What are the Modules of Dialectical Behavioral Therapy or DBT?
Here are the modules of DBT listed below:
The important aspect of all the skills being taught by a therapist in Mental Health Services Minnesota in the skills group are the core mindfulness skills. They are observe, describe, and participate of ‘what’ skills. They tell you what should you do to practice core mindfulness skills? The ‘how’ skills are non judgmentally, one mindfully and effectively and it answers the question, “How to practice the core mindfulness skills?”
The interpersonal response patters or how to interact with people in your life that are taught in DBT skills training share a lot of similarities to those who are taught some assertiveness and interpersonal problem solving sessions. These skills encompass effective strategies to ask what one needs, how to say no assertively and learning to cope with interpersonal conflict. People with borderline personality disorder have good interpersonal skills. They face conflict, but when applying these skills, particularly emotionally vulnerable situations. A person may be able to delineate the effective behavioral sequences when discussing the problems of others but can be unable to implement the similar set of behaviors when dealing with their own personal situations. This module emphasizes on cases where the objective is to change something or to resist changes somebody else is trying to make. The skills taught are meant to maximize the chances that the goals of the person are met while not damaging the relationship or his self respect.
Mostly, mental health is about coping with the distress. They pay little attention to accepting, finding meaning, and tolerating distress. This task is tackled by religious and spiritual leaders. Dialectical behavioral therapy focuses more on tolerating the pain skillfully. The distress tolerance skills entail a natural development from mindfulness skills. They are related to accepting the situation with a non-evaluative and nonjudgmental fashion with oneself and current situation. It may be more about being nonjudgmental but not of approval. Acceptance is not approval of reality. These behaviors are related to tolerating and surviving distress with accepting life as it is. Four stages are taught: distraction, self soothing, improvement and coming up with pros and cons.

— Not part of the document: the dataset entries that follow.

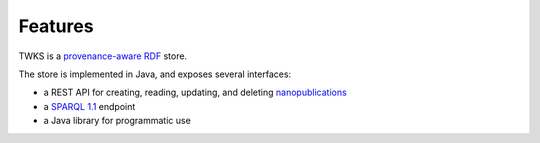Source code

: Features
========

TWKS is a `provenance-aware <https://www.w3.org/TR/prov-o/>`_ `RDF <https://www.w3.org/RDF/>`_ store.

The store is implemented in Java, and exposes several interfaces:

* a REST API for creating, reading, updating, and deleting `nanopublications <http://nanopub.org>`_
* a `SPARQL 1.1 <https://www.w3.org/TR/sparql11-protocol/>`_ endpoint
* a Java library for programmatic use
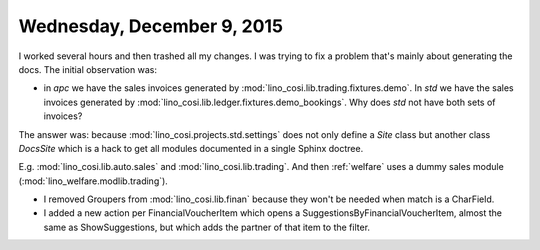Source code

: ===========================
Wednesday, December 9, 2015
===========================

I worked several hours and then trashed all my changes. I was trying
to fix a problem that's mainly about generating the docs. The initial
observation was:

- in `apc` we have the sales invoices generated by 
  :mod:`lino_cosi.lib.trading.fixtures.demo`.
  In `std` we have the sales invoices generated by
  :mod:`lino_cosi.lib.ledger.fixtures.demo_bookings`.
  Why does `std` not have both sets of invoices?

The answer was: because :mod:`lino_cosi.projects.std.settings` does
not only define a `Site` class but another class `DocsSite` which is a
hack to get all modules documented in a single Sphinx doctree.

E.g. :mod:`lino_cosi.lib.auto.sales` and :mod:`lino_cosi.lib.trading`.
And then :ref:`welfare` uses a dummy sales module
(:mod:`lino_welfare.modlib.trading`).

- I removed Groupers from :mod:`lino_cosi.lib.finan` because they won't
  be needed when match is a CharField.

- I added a new action per FinancialVoucherItem which opens a
  SuggestionsByFinancialVoucherItem, almost the same as
  ShowSuggestions, but which adds the partner of that item to the
  filter.


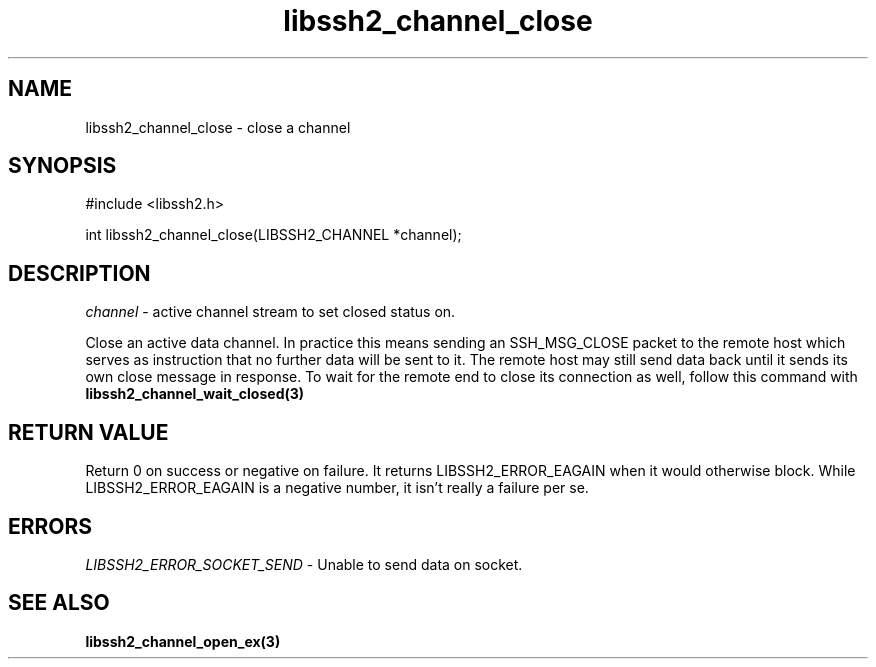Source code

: .\" $Id: libssh2_channel_close.3,v 1.3 2009/03/16 23:25:14 bagder Exp $
.\"
.TH libssh2_channel_close 3 "1 Jun 2007" "libssh2 0.15" "libssh2 manual"
.SH NAME
libssh2_channel_close - close a channel
.SH SYNOPSIS
#include <libssh2.h>

int 
libssh2_channel_close(LIBSSH2_CHANNEL *channel);

.SH DESCRIPTION
\fIchannel\fP - active channel stream to set closed status on.

Close an active data channel. In practice this means sending an SSH_MSG_CLOSE 
packet to the remote host which serves as instruction that no further data 
will be sent to it. The remote host may still send data back until it sends 
its own close message in response. To wait for the remote end to close its 
connection as well, follow this command with 
.BR libssh2_channel_wait_closed(3)

.SH RETURN VALUE
Return 0 on success or negative on failure.  It returns
LIBSSH2_ERROR_EAGAIN when it would otherwise block. While
LIBSSH2_ERROR_EAGAIN is a negative number, it isn't really a failure per se.

.SH ERRORS
\fILIBSSH2_ERROR_SOCKET_SEND\fP - Unable to send data on socket.

.SH SEE ALSO
.BR libssh2_channel_open_ex(3)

People with BPD or suicidal people are emotionally intense, they may get frequently angry, frustrated, depressed and anxious. This indicates that people dealing with these may benefit from the help in learning to manage these emotions.
Skills may include:
- Learning to determine and label emotions
- Determining obstacles to changing emotions
- Eliminating the vulnerability
- Thinking positively in crisis
- Increasing mindfulness
- Taking opposite action
- Applying distress tolerance techniques.